::: Provided material

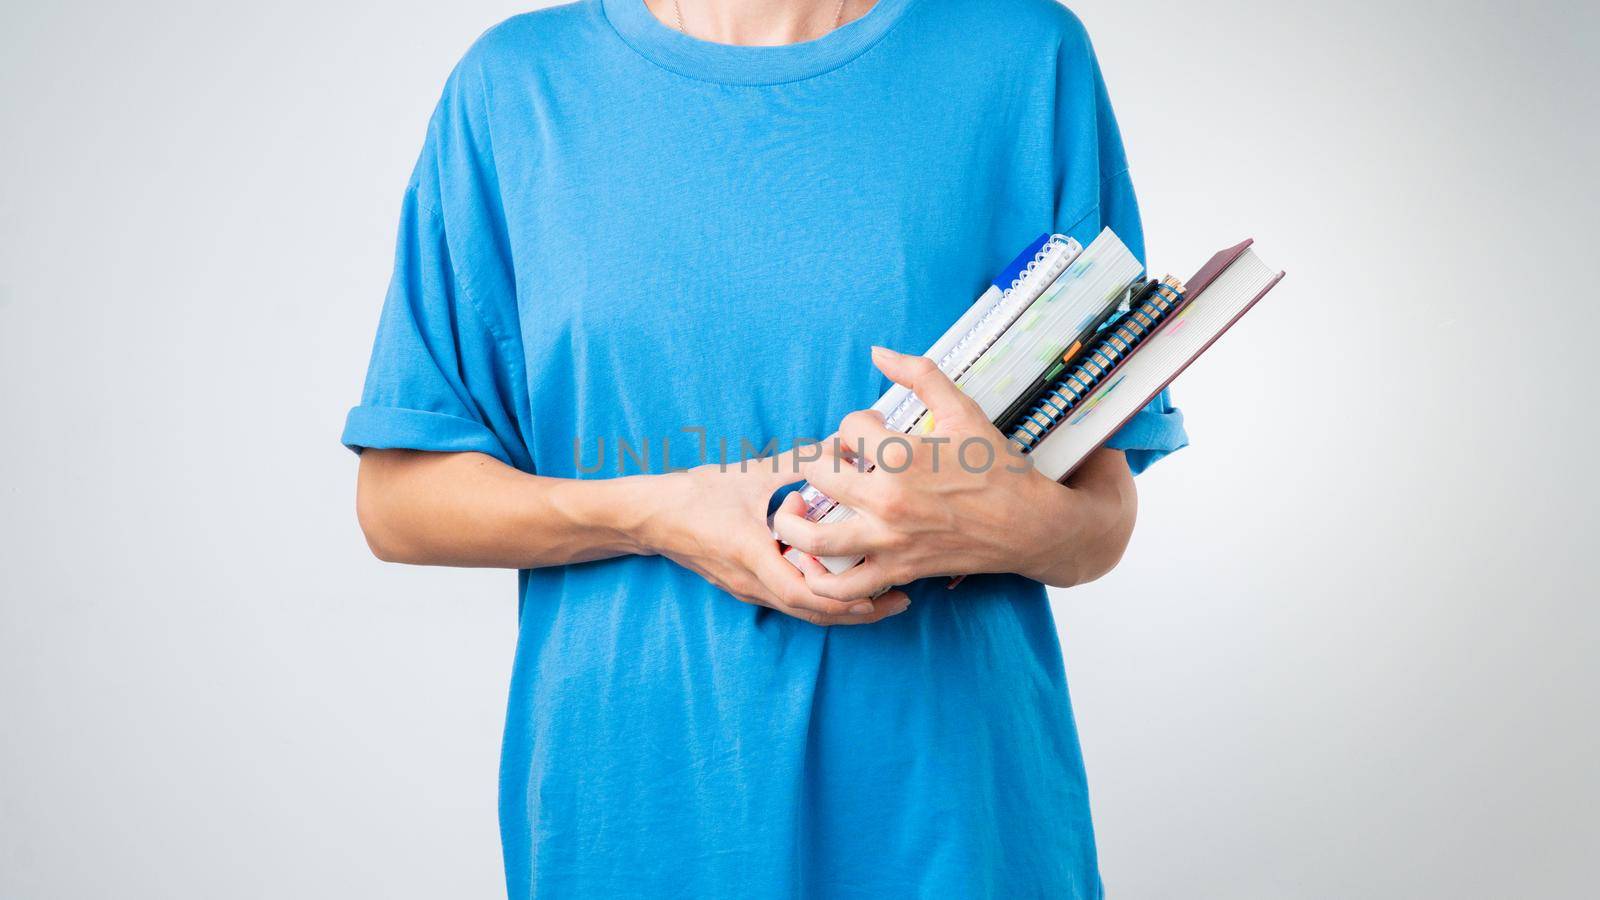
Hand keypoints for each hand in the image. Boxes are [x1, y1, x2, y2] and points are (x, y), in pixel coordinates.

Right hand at [637, 449, 911, 625]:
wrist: (654, 517)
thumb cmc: (699, 494)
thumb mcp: (752, 475)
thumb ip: (800, 462)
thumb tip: (843, 443)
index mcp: (753, 554)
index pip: (805, 591)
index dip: (846, 596)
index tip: (882, 587)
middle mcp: (753, 581)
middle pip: (812, 611)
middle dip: (859, 611)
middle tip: (899, 601)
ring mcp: (748, 589)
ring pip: (803, 611)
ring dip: (842, 609)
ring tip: (882, 601)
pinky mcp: (747, 587)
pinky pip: (790, 602)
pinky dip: (820, 600)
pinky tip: (843, 588)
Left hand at [772, 346, 1136, 597]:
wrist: (1030, 526)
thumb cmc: (998, 467)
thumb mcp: (963, 410)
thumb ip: (920, 374)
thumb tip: (876, 352)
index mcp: (903, 456)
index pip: (848, 427)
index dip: (858, 422)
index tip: (875, 430)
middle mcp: (888, 500)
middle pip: (816, 473)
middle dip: (819, 459)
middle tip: (837, 461)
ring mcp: (889, 541)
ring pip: (811, 537)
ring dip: (793, 520)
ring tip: (799, 506)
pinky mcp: (896, 571)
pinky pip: (843, 588)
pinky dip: (822, 580)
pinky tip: (822, 558)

::::::

From the listing above, count every line where the word "middle" occurs; the answer is that number and nothing else.

8